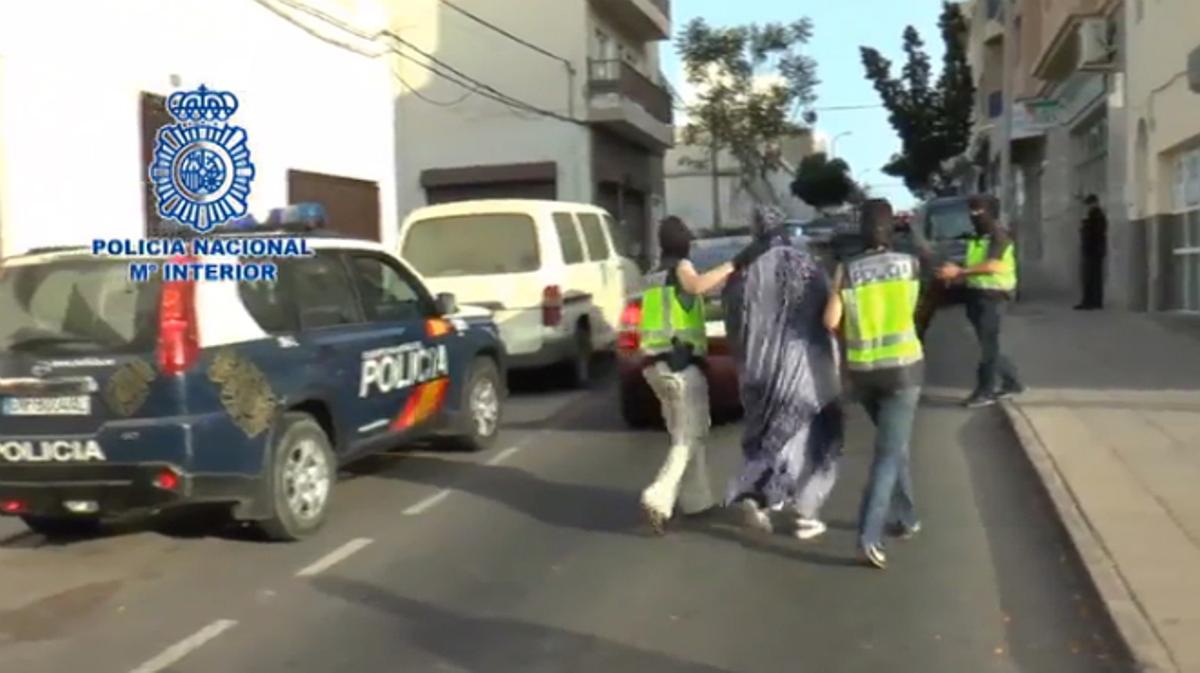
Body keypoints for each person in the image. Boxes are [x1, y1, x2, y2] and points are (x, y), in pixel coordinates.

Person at [722, 205, 844, 540]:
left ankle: (756, 494)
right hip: (803, 368)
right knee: (810, 438)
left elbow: (733, 320)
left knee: (766, 438)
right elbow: (828, 314)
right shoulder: (806, 265)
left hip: (758, 373)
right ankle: (792, 505)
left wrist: (745, 361)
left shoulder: (744, 273)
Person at [638, 216, 763, 534]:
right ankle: (659, 496)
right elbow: (696, 286)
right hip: (682, 364)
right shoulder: (680, 267)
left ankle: (697, 500)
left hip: (654, 365)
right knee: (689, 436)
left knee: (687, 431)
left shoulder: (651, 275)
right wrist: (732, 265)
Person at [824, 198, 923, 570]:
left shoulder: (846, 270)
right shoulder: (910, 264)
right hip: (903, 370)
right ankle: (869, 536)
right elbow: (914, 306)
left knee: (894, 446)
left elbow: (830, 321)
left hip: (864, 372)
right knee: (888, 454)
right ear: (891, 228)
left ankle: (908, 516)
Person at [937, 195, 1025, 407]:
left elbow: (992, 265)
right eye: (971, 211)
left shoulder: (998, 235)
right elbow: (975, 265)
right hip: (977, 293)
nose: (974, 215)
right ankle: (1012, 383)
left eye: (979, 211)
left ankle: (985, 391)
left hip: (995, 295)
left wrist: (960, 271)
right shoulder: (977, 236)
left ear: (990, 213)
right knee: (988, 344)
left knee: (987, 346)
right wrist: (956, 276)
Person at [1077, 194, 1108, 310]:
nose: (1087, 207)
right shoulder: (1096, 215)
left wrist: (1085, 223)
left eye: (1088, 204)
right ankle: (1094, 301)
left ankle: (1090, 302)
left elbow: (1092, 233)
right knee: (1094, 277)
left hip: (1092, 250)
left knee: (1090, 277)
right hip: (1095, 250)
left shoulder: (1095, 215)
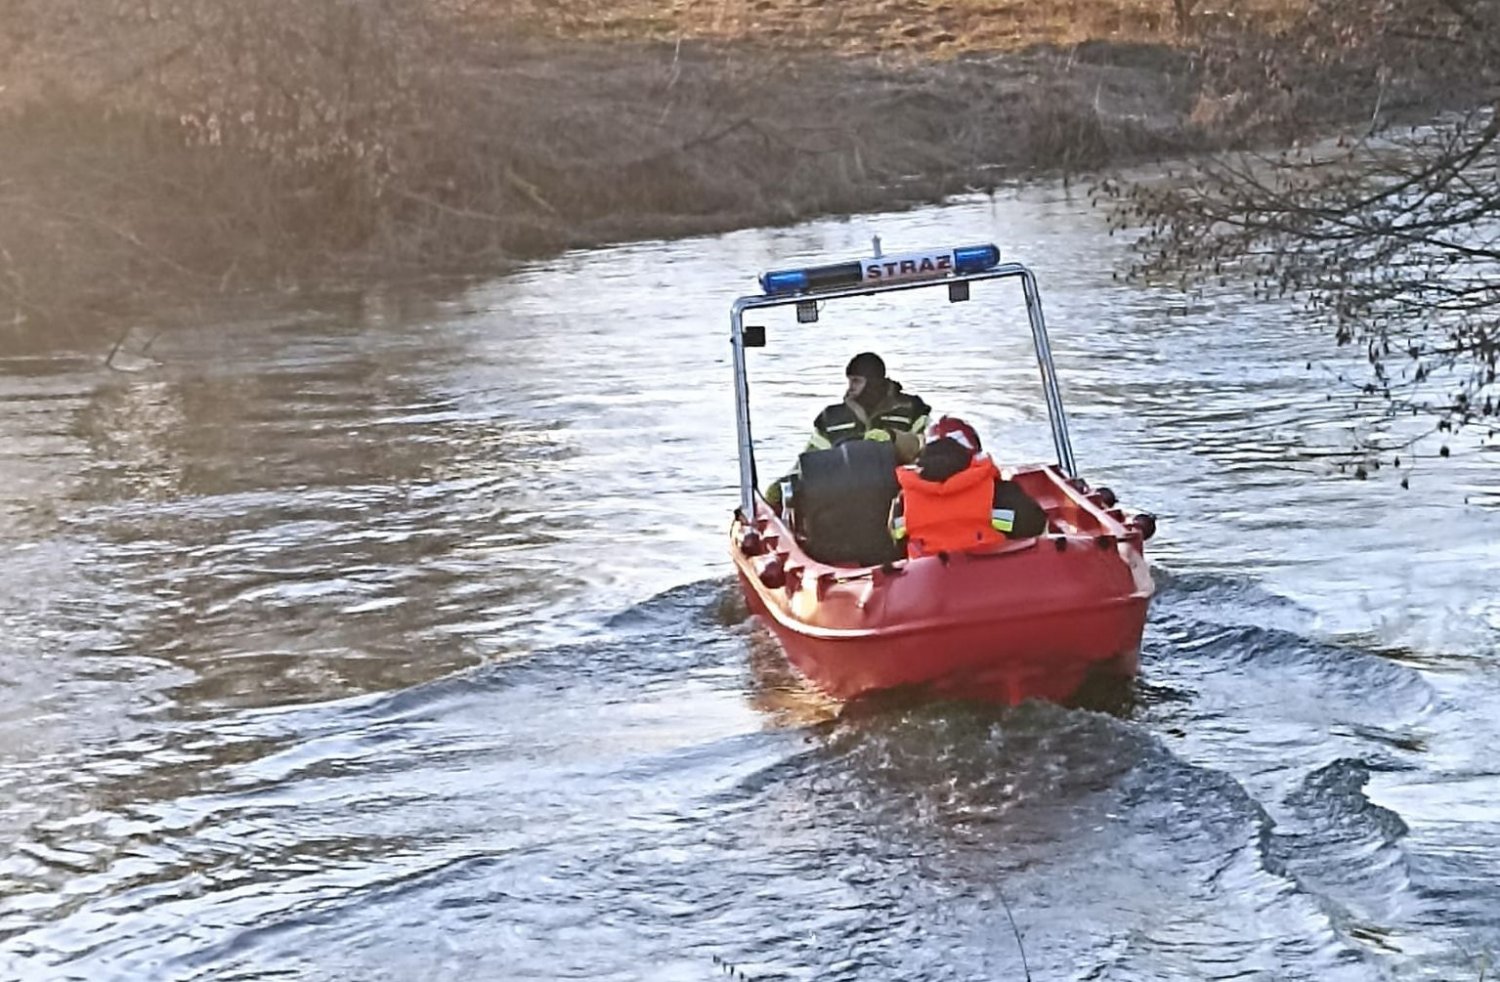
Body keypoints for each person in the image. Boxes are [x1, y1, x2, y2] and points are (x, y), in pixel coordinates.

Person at [765, 352, 931, 509]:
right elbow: (811, 458)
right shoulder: (831, 418)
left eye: (856, 381)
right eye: (849, 381)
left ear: (874, 382)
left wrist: (894, 440)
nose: (850, 388)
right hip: (844, 499)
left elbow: (925, 448)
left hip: (899, 494)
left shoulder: (911, 410)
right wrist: (786, 483)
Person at [889, 416, 1048, 557]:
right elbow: (1033, 524)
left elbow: (897, 539)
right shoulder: (997, 492)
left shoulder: (904, 500)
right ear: (973, 451)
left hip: (927, 585)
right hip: (991, 579)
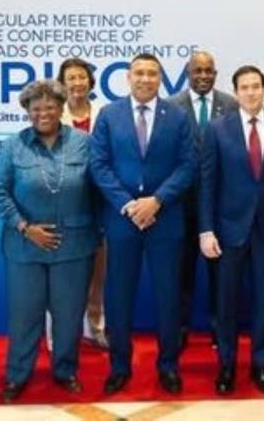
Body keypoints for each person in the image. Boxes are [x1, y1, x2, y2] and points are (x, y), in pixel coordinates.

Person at [90, 53, 197, 395]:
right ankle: (119, 366)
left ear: (160, 79)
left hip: (166, 220)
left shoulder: (178, 116)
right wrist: (127, 204)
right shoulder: (109, 115)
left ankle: (168, 366)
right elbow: (99, 165)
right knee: (119, 296)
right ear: (128, 77)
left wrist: (158, 200)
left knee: (169, 297)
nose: (146, 79)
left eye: (152, 74)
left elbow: (188, 165)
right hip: (122, 221)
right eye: (139, 73)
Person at [0, 80, 98, 402]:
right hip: (25, 247)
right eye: (36, 108)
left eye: (50, 107)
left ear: (61, 108)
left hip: (74, 247)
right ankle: (17, 375)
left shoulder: (84, 143)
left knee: (69, 316)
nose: (43, 113)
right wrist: (25, 227)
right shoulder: (13, 146)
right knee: (24, 316)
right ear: (27, 111)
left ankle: (65, 371)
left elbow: (100, 186)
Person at [199, 65, 264, 395]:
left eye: (256, 86)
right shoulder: (217, 128)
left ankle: (260, 365)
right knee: (226, 302)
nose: (251, 92)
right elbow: (208, 183)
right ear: (236, 92)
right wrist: (206, 229)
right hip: (228, 231)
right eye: (244, 87)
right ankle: (227, 366)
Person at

------------------------

In the records above, find the line containing "right ear: (973, 451)" and output every line from the first through that one, exactly, omitting pictures.

*Solution*.
Body keypoints for each person in the image. Boxes are [x1, y1, x2, y2] and points are (x, y), in pixel coordinates.

Person at [722, 205, 844, 540]:
left ankle: (756, 494)
right hip: (803, 368)
right knee: (810, 438)
left elbow: (733, 320)
left knee: (766, 438)
right elbow: (828, 314)
right shoulder: (806, 265)
left hip: (758, 373)
right ankle: (792, 505)
left wrist: (745, 361)
left shoulder: (744, 273)
Person at [638, 216, 763, 534]:
right ankle: (659, 496)
right elbow: (696, 286)
right hip: (682, 364)
right shoulder: (680, 267)
left ankle: (697, 500)
left hip: (654, 365)
right knee: (689, 436)
left knee: (687, 431)
left shoulder: (651, 275)
right wrist: (732, 265)
Person at [824, 198, 923, 570]:
left shoulder: (846, 270)
right shoulder: (910, 264)
right hip: (903, 370)
right ankle: (869, 536)
right elbow: (914, 306)
left knee: (894, 446)
left elbow: (830, 321)
left hip: (864, 372)
right knee: (888, 454)
right ear: (891, 228)
left ankle: (908, 516)
Person at [937, 195, 1025, 407]:
left elbow: (992, 265)
right eye: (971, 211)
left shoulder: (998, 235)
right elbow: (975, 265)
right hip: (977, 293)
nose: (974, 215)
right ankle: (1012, 383)
left eye: (979, 211)
left ankle: (985, 391)
left hip: (995, 295)
left wrist: (960, 271)
right shoulder: (977, 236)
left ear: (990, 213)
right knee: (988, 344)
left knee: (987, 346)
right wrist: (956, 276)
Person at [1077, 194, 1108, 310]:
nose: (1087, 207)
right shoulder: (1096, 215)
left wrist: (1085, 223)
left eye: (1088, 204)
right ankle: (1094, 301)
left ankle: (1090, 302)
left elbow: (1092, 233)
right knee: (1094, 277)
left hip: (1092, 250)
left knee: (1090, 277)
right hip: (1095, 250)
left shoulder: (1095, 215)
Body keypoints for each person in the image. Boxes are [x1, y1, x2, y2] and points are (x, y), in pixel coordinates.

Person at [765, 352, 931, 509]:
right elbow: (811, 458)
right shoulder: (831, 418)
left eye: (856, 381)
right eye: (849, 381)
left ear: (874, 382)
left wrist: (894, 440)
nose: (850, 388)
right hip: (844, 499)
left elbow: (925, 448)
left hip: (899, 494)
left shoulder: (911, 410)
right wrist: (786, 483)
Person at [889, 416, 1048, 557]:
right elbow: (1033, 524)
left elbow: (897, 539)
right shoulder: (997, 492)
left shoulder: (904, 500)
right ear: (973, 451)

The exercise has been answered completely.